**Required work:** Starting at the top of the data and going through the line that contains "发表于 2020-2-8 10:26", including that line, render each line as one string in a JSON list, skipping blank lines.

++++++

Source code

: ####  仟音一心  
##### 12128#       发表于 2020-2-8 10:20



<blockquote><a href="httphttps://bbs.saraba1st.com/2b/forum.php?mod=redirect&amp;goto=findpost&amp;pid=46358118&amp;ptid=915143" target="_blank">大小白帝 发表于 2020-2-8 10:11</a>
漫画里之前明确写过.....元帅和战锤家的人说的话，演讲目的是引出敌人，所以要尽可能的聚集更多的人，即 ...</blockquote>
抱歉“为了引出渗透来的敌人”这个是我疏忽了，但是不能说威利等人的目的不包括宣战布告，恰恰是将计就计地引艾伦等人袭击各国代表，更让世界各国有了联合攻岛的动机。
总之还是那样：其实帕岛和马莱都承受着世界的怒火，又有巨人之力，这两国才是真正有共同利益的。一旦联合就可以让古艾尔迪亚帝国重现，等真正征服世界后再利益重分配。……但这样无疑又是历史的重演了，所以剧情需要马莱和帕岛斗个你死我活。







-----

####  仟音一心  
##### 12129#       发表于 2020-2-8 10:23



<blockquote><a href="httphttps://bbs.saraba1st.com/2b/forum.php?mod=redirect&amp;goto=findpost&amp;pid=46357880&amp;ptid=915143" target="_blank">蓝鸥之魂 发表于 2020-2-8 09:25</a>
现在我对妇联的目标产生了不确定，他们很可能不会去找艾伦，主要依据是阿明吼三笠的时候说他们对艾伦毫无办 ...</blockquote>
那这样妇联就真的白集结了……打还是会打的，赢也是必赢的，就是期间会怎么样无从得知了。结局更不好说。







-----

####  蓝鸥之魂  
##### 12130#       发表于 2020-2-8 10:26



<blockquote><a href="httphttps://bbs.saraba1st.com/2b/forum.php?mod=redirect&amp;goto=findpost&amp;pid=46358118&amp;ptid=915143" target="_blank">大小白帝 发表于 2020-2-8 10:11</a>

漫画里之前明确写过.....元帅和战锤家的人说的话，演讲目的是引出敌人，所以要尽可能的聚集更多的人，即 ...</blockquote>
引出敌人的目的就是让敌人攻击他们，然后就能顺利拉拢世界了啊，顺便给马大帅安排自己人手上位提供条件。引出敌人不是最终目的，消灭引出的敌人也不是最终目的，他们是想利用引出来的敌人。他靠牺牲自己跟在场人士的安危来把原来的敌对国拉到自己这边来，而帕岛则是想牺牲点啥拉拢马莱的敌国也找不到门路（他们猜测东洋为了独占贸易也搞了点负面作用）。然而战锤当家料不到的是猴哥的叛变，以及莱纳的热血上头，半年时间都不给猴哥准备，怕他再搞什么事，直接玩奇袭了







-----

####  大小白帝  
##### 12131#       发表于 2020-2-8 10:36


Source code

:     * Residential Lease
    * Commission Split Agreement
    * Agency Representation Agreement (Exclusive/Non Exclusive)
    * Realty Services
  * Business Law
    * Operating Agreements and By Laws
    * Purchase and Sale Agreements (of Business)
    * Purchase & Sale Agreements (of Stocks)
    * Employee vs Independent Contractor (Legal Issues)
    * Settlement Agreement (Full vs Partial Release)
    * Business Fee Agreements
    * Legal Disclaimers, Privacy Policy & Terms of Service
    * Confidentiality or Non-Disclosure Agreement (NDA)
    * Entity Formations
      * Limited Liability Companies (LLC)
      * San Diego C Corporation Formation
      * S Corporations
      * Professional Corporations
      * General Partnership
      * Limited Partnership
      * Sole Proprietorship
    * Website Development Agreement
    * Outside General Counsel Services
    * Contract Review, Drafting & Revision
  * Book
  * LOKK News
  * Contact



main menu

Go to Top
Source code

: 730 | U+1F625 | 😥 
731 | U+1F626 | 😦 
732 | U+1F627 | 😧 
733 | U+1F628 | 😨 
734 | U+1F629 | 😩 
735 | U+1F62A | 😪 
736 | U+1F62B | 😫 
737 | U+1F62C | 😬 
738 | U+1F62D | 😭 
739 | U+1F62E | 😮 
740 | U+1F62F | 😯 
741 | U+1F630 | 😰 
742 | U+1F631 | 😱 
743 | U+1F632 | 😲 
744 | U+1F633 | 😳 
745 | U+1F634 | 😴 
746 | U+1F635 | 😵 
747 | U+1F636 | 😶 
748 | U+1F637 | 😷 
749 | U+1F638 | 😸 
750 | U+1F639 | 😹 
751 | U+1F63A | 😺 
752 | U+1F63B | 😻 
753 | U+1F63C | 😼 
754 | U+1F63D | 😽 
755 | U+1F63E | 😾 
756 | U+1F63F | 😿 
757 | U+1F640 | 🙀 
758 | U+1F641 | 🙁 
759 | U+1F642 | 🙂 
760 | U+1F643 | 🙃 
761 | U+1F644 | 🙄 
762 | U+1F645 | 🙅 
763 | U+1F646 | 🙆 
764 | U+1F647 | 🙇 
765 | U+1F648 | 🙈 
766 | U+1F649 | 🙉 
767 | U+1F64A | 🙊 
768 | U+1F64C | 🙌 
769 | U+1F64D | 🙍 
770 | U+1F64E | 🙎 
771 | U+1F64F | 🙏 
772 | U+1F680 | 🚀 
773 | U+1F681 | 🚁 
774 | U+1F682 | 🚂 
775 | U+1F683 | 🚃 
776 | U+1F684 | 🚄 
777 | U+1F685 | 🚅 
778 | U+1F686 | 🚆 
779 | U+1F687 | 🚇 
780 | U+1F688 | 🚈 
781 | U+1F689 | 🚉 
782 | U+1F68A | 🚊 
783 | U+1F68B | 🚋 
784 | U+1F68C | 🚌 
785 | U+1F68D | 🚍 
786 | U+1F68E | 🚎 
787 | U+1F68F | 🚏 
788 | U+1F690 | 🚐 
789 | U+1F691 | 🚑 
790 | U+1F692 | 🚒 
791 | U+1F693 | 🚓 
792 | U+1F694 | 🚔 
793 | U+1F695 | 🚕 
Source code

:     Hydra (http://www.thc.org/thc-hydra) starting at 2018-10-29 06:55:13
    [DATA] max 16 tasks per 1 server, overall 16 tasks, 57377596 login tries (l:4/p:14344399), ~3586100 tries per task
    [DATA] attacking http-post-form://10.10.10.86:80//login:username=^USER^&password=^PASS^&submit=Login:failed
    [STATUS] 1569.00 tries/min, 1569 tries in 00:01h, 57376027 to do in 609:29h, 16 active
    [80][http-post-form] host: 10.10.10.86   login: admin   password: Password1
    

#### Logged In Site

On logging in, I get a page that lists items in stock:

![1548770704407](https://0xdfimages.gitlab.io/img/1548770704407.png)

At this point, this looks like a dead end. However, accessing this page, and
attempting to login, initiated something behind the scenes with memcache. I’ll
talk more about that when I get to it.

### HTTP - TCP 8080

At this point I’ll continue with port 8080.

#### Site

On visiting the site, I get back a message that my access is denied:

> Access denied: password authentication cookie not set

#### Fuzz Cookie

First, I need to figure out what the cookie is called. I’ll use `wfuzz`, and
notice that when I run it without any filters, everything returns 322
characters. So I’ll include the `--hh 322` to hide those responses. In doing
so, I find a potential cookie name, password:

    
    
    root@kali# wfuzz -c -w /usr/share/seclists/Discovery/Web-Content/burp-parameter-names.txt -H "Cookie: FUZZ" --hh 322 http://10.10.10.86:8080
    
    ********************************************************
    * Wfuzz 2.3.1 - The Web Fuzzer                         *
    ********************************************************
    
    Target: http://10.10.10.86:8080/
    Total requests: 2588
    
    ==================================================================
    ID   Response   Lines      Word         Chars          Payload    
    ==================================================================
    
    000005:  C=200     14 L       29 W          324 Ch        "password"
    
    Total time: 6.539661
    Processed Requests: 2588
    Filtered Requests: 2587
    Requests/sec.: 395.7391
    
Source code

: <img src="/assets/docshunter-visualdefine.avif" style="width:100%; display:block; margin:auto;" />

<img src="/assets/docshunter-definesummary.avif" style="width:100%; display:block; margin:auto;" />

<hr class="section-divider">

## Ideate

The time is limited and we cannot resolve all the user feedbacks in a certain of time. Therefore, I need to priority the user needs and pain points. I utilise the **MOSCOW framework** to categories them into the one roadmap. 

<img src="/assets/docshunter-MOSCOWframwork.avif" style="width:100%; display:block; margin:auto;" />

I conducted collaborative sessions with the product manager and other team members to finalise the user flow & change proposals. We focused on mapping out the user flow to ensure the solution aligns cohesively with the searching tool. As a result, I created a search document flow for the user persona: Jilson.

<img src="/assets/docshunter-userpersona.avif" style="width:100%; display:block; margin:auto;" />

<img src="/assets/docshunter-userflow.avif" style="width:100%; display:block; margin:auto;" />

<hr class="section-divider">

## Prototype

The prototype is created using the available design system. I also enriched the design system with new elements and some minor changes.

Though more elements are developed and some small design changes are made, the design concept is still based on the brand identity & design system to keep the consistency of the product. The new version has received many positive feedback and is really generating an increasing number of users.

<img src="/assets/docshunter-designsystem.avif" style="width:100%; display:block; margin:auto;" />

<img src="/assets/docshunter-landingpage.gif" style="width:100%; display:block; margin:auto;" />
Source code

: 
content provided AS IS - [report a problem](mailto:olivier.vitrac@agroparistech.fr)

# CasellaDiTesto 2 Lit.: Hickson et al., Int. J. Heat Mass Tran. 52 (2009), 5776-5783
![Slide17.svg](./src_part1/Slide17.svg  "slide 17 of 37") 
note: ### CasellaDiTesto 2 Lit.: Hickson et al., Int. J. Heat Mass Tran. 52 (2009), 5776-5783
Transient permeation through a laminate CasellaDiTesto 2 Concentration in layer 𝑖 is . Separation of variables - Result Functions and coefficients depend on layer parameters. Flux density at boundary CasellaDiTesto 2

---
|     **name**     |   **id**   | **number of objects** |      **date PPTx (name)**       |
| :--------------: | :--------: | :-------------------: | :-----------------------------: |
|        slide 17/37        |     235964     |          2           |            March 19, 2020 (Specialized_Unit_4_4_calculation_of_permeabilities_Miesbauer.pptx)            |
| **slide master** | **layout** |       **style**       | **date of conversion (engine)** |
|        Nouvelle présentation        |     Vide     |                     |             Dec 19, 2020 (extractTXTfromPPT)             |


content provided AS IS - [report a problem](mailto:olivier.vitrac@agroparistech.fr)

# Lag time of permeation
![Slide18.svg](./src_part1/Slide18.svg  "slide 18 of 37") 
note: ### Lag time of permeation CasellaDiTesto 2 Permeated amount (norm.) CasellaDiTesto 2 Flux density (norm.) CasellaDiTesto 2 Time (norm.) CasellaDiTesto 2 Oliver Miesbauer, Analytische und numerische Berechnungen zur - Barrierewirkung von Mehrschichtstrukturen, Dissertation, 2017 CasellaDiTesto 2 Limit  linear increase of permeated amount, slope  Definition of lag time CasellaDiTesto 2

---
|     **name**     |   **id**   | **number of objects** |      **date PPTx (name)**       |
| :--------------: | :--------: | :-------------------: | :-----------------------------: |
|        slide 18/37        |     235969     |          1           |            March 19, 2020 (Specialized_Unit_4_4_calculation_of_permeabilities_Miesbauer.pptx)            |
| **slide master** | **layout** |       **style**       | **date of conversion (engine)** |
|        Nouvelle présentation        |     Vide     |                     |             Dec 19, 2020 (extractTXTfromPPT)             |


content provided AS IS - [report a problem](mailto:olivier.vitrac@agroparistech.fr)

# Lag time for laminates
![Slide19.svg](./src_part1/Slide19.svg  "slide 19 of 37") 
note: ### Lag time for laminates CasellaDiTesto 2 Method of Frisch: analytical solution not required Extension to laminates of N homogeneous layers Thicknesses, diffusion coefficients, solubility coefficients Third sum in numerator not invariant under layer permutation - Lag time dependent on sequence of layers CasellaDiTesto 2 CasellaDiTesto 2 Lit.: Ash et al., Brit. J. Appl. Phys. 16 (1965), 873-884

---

++++++

**Output for this exercise:**
[
  "Source code",
  ": ####  仟音一心  ",
  "##### 12128#       发表于 2020-2-8 10:20",
  "<blockquote><a href=\"httphttps://bbs.saraba1st.com/2b/forum.php?mod=redirect&amp;goto=findpost&amp;pid=46358118&amp;ptid=915143\" target=\"_blank\">大小白帝 发表于 2020-2-8 10:11</a>",
  "漫画里之前明确写过.....元帅和战锤家的人说的话，演讲目的是引出敌人，所以要尽可能的聚集更多的人，即 ...</blockquote>",
  "抱歉“为了引出渗透来的敌人”这个是我疏忽了，但是不能说威利等人的目的不包括宣战布告，恰恰是将计就计地引艾伦等人袭击各国代表，更让世界各国有了联合攻岛的动机。",
  "总之还是那样：其实帕岛和马莱都承受着世界的怒火，又有巨人之力，这两国才是真正有共同利益的。一旦联合就可以让古艾尔迪亚帝国重现，等真正征服世界后再利益重分配。……但这样无疑又是历史的重演了，所以剧情需要马莱和帕岛斗个你死我活。",
  "-----",
  "####  仟音一心  ",
  "##### 12129#       发表于 2020-2-8 10:23",
  "<blockquote><a href=\"httphttps://bbs.saraba1st.com/2b/forum.php?mod=redirect&amp;goto=findpost&amp;pid=46357880&amp;ptid=915143\" target=\"_blank\">蓝鸥之魂 发表于 2020-2-8 09:25</a>",
  "现在我对妇联的目标产生了不确定，他们很可能不会去找艾伦，主要依据是阿明吼三笠的时候说他们对艾伦毫无办 ...</blockquote>",
  "那这样妇联就真的白集结了……打还是会打的，赢也是必赢的，就是期间会怎么样无从得知了。结局更不好说。",
  "-----",
  "####  蓝鸥之魂  ",
  "##### 12130#       发表于 2020-2-8 10:26"
]